- **Dataset extract**:
>>
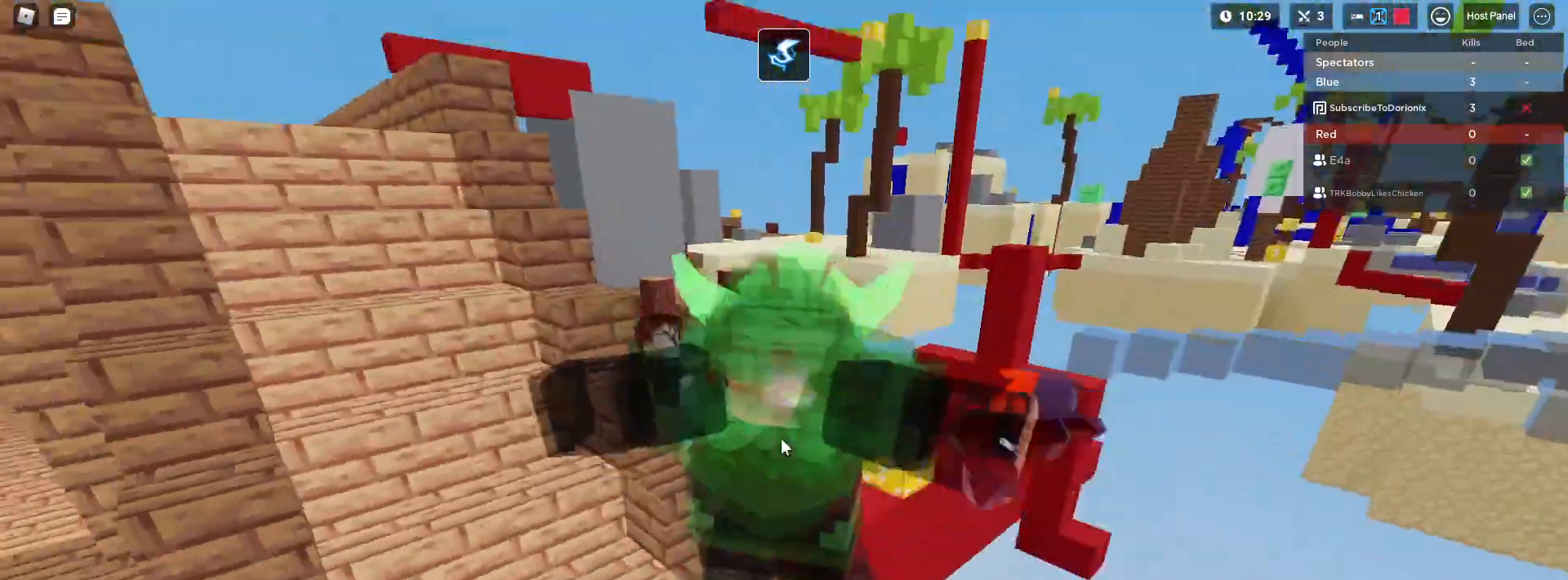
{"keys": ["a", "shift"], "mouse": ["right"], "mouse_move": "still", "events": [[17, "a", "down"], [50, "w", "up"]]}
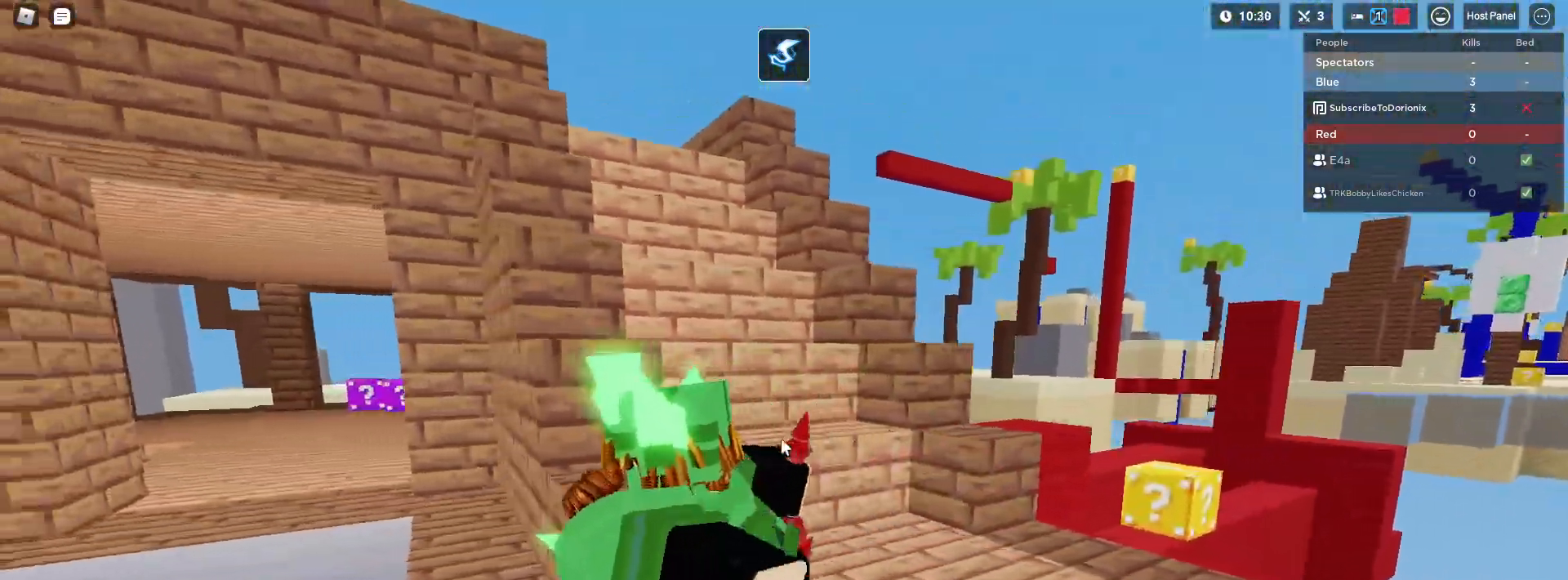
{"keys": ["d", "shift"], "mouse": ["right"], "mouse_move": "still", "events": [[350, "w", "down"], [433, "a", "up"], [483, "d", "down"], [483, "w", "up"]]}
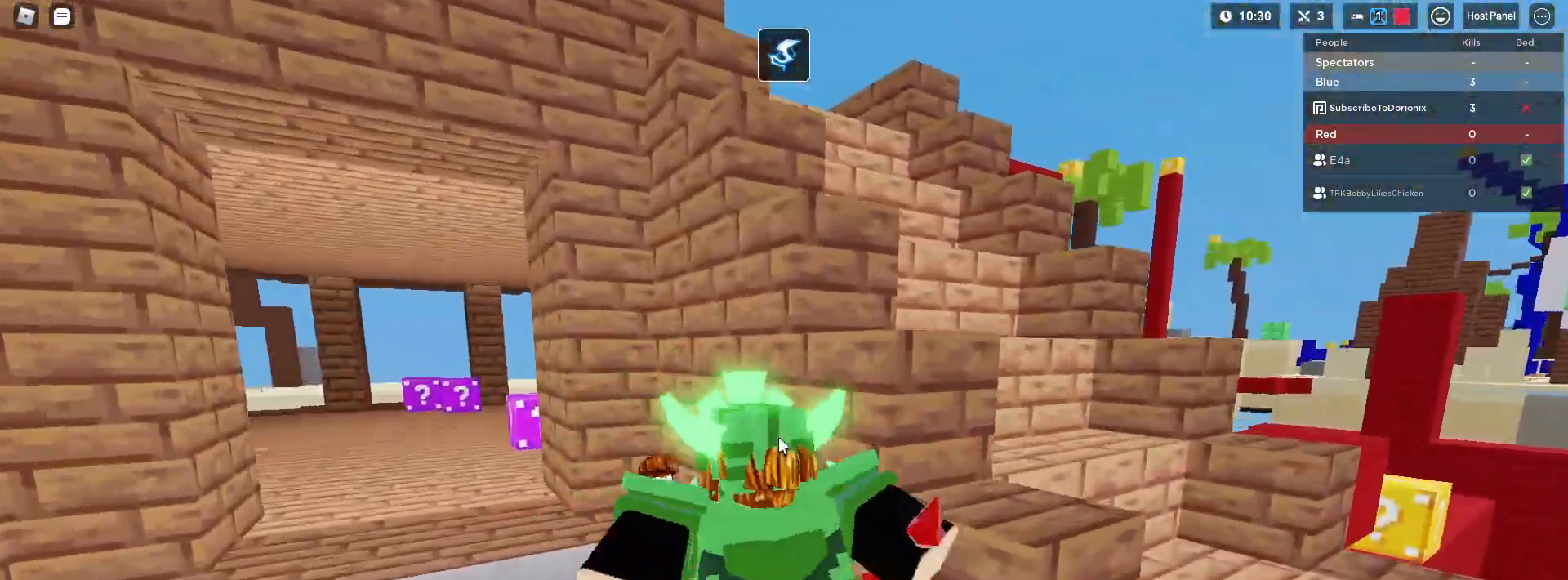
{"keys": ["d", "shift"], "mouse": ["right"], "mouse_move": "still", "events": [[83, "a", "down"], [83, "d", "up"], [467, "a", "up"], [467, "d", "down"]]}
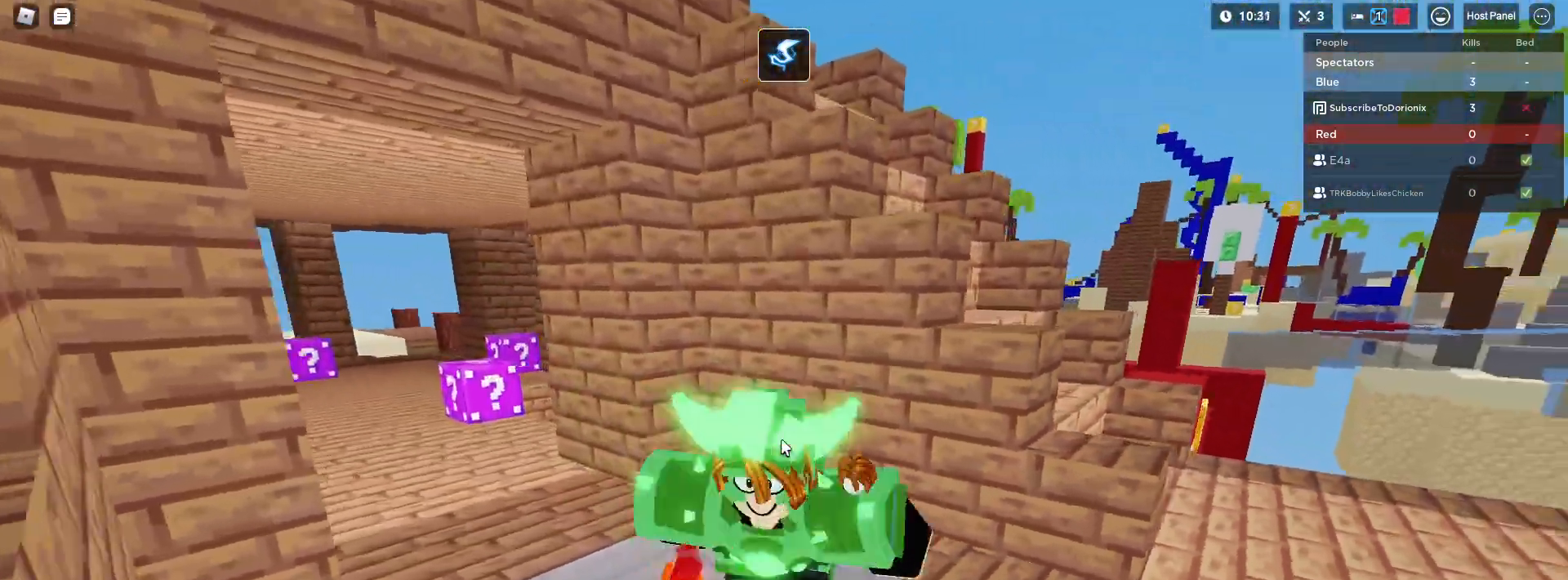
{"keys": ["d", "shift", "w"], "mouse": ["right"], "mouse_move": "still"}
<<
- **What the task requires**: Where does the word "events" appear in the listing? List each line that holds it.

- **Answer for the task**:
{"keys": ["a", "shift"], "mouse": ["right"], "mouse_move": "still", "events": [[17, "a", "down"], [50, "w", "up"]]}
{"keys": ["d", "shift"], "mouse": ["right"], "mouse_move": "still", "events": [[350, "w", "down"], [433, "a", "up"], [483, "d", "down"], [483, "w", "up"]]}
{"keys": ["d", "shift"], "mouse": ["right"], "mouse_move": "still", "events": [[83, "a", "down"], [83, "d", "up"], [467, "a", "up"], [467, "d", "down"]]}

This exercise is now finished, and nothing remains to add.